Em linguagem leve e disfarçadamente ingênua de uma criança de oito anos, o poema Escola é um exemplo contemporâneo de como a instituição escolar tem sido apreciada em versos. Em Gregório de Matos aparece a figura do “letrado como um matulo” (ordinário, vadio), dando a ver o conhecido rancor do poeta barroco quanto às classes emergentes. Gonzaga, no século 18, registra na Lira III o lugar privilegiado do homem letrado em relação ao lugar acessório da mulher. Álvares dá nova dimensão a esse sujeito europeizado, que, entre livros, vinhos e charutos, se alimenta de um saber elitizado e excludente, como em Ideias íntimas. Com o modernismo, assistimos a um olhar zombeteiro e dessacralizador, que passa pelos poemas Escola rural, de Oswald de Andrade, e Linhas paralelas, de Murilo Mendes. Em Boitempo, Drummond dedica seções inteiras a lembranças do período escolar. Recordem-se ainda os iconoclásticos Grupo escolar (1974) de Cacaso e Preço da passagem (1972) de Chacal. Muitos são os poemas que abordam a relação da escola com a literatura, como Descoberta da literatura, de João Cabral, e O assassino era o escriba, de Paulo Leminski.

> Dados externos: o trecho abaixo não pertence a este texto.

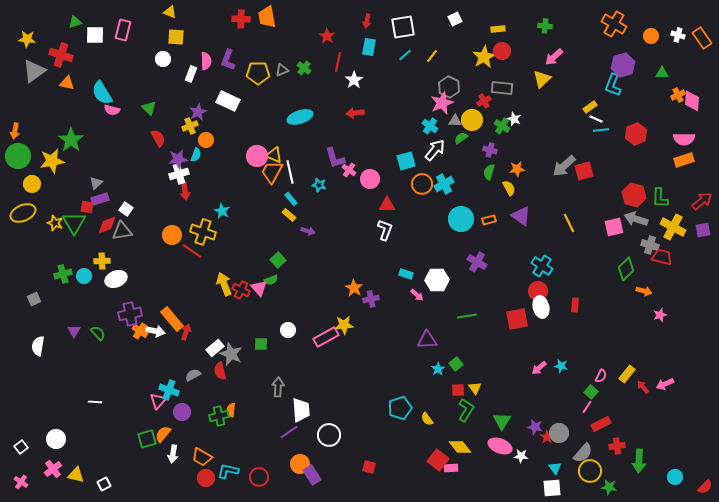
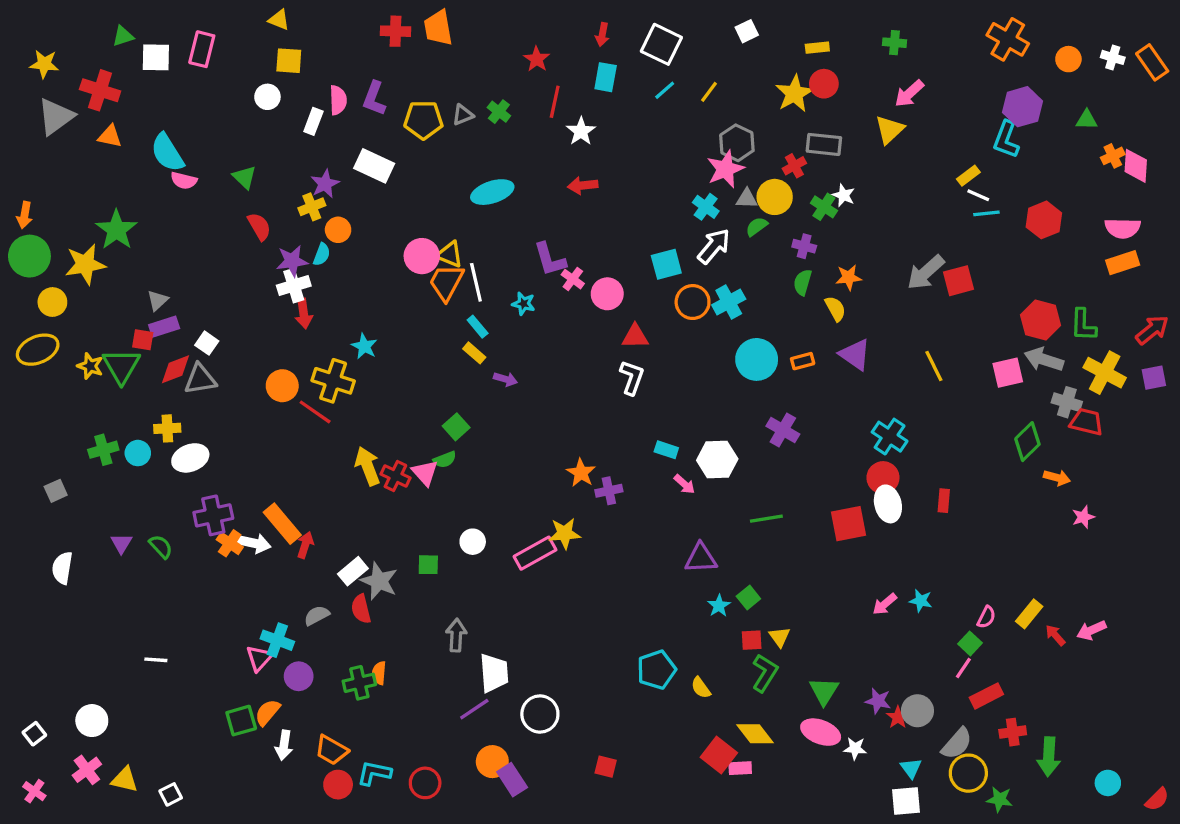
white square: (403, 27) -> (661, 44), turned 35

O último verso de Escola — “(Será que fica sempre com a mesma idade?)” — aparece entre parênteses, emoldurando uma dúvida, que o sinal de interrogação amplifica. A capciosa pergunta do poeta-mirim traz a problemática situação de alunos que ficam constantemente reprovados, que pode provocar um desequilíbrio da faixa etária de um grupo. Mais grave é quando este não passar de ano significa dificuldade ou impossibilidade de acesso a bens materiais e simbólicos. Ao fim de Educação após Auschwitz, Adorno pondera: “Agrada pensar que a chance é tanto maior quanto menos se erra na infância, quanto melhor são tratadas as crianças. Mas mesmo aqui pode haver ilusões. Crianças que não suspeitam nada da crueldade e da dureza da vida acabam por ser particularmente expostas à barbárie depois que deixam de ser protegidas”. O que a criança de Paes está dizendo é que ela está suspeitando, sim, da crueldade e da dureza da vida. A vida não é um período infinito de férias; ao contrário, as férias são um suspiro. A escola é a norma com e contra a qual devemos nos haver, sob o risco de ficarmos “sempre com a mesma idade”. As crianças de outrora são/somos os adultos de agora. No presente do menino narrador, o autor adulto projeta sua experiência passada. A criança e o adulto já não têm a mesma idade. Será que, leitores, teremos a idade de agora ou de antanho, parece nos perguntar o poema de Paes, enquanto brinca de mandar alguém plantar batata.

Wilberth Salgueiro

Poeta, crítico literário, pesquisador do CNPq e professor de literatura brasileira na UFES. Autor de A primazia do poema, Lira à brasileira: erótica, poética e política, O jogo, Micha & outros sonetos, entre outros.